Dive Brief:
- French pharmaceutical company Ipsen will work with privately held biotechnology company Skyhawk Therapeutics to make small molecule drugs that modify RNA.
- Through a collaboration announced Monday, Ipsen and Skyhawk plan to develop multiple RNA-targeting medicines for rare neurological diseases. Ipsen has an option to acquire two for an undisclosed sum and could pay Skyhawk as much as $1.8 billion if certain milestones are met.
- The alliance is the latest industry collaboration focused on RNA-targeting pills, an increasingly popular area of drug research. Several startups, including Skyhawk, say the approach can help access disease targets previously thought to be “undruggable,” though much of their work remains early.
Dive Insight:
Drugs that target RNA, the messenger molecules that turn genetic blueprints into proteins, have come of age in recent years. But nearly all are administered through injections or infusions, rather than the chemical-based pills that are the bedrock of the pharmaceutical industry.
Skyhawk is among the biotechs looking to change that by developing small molecule drugs that target RNA to treat disease. Historically, RNA-targeting pills have mostly been stumbled on accidentally. Skyhawk and its peers, like Accent Therapeutics, Arrakis Therapeutics and Remix Therapeutics, aim to develop such medicines purposefully, with the goal of getting to disease targets small molecules currently can’t reach.

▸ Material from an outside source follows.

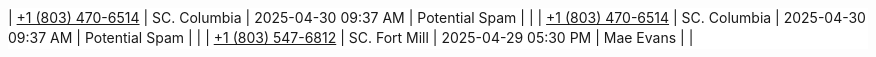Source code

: | [\+1 (803) 470-6514](tel:+18034706514) | SC. Columbia | 2025-04-30 09:37 AM | Potential Spam | |
| [\+1 (803) 470-6514](tel:+18034706514) | SC. Columbia | 2025-04-30 09:37 AM | Potential Spam | |
| [\+1 (803) 547-6812](tel:+18035476812) | SC. Fort Mill | 2025-04-29 05:30 PM | Mae Evans | |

That pursuit has a unique set of challenges and remains in its early stages. Many of the field’s players don’t yet have prospects in clinical testing; Skyhawk’s most advanced prospect, for Huntington’s disease, entered human trials last year. Nonetheless, several have drawn the interest of large pharmaceutical companies.
Ipsen, for instance, formed a partnership with Accent Therapeutics in 2021 develop a drug for acute myeloid leukemia. Since 2020, Arrakis has signed deals with Roche and Amgen. Remix is aligned with Roche and Johnson & Johnson.
Skyhawk has several collaborations under its belt, too. Prior to joining forces with Ipsen, the biotech started alliances with Sanofi, Merck & Co. and Vertex Pharmaceuticals. The company has raised more than $180 million in private funding as well.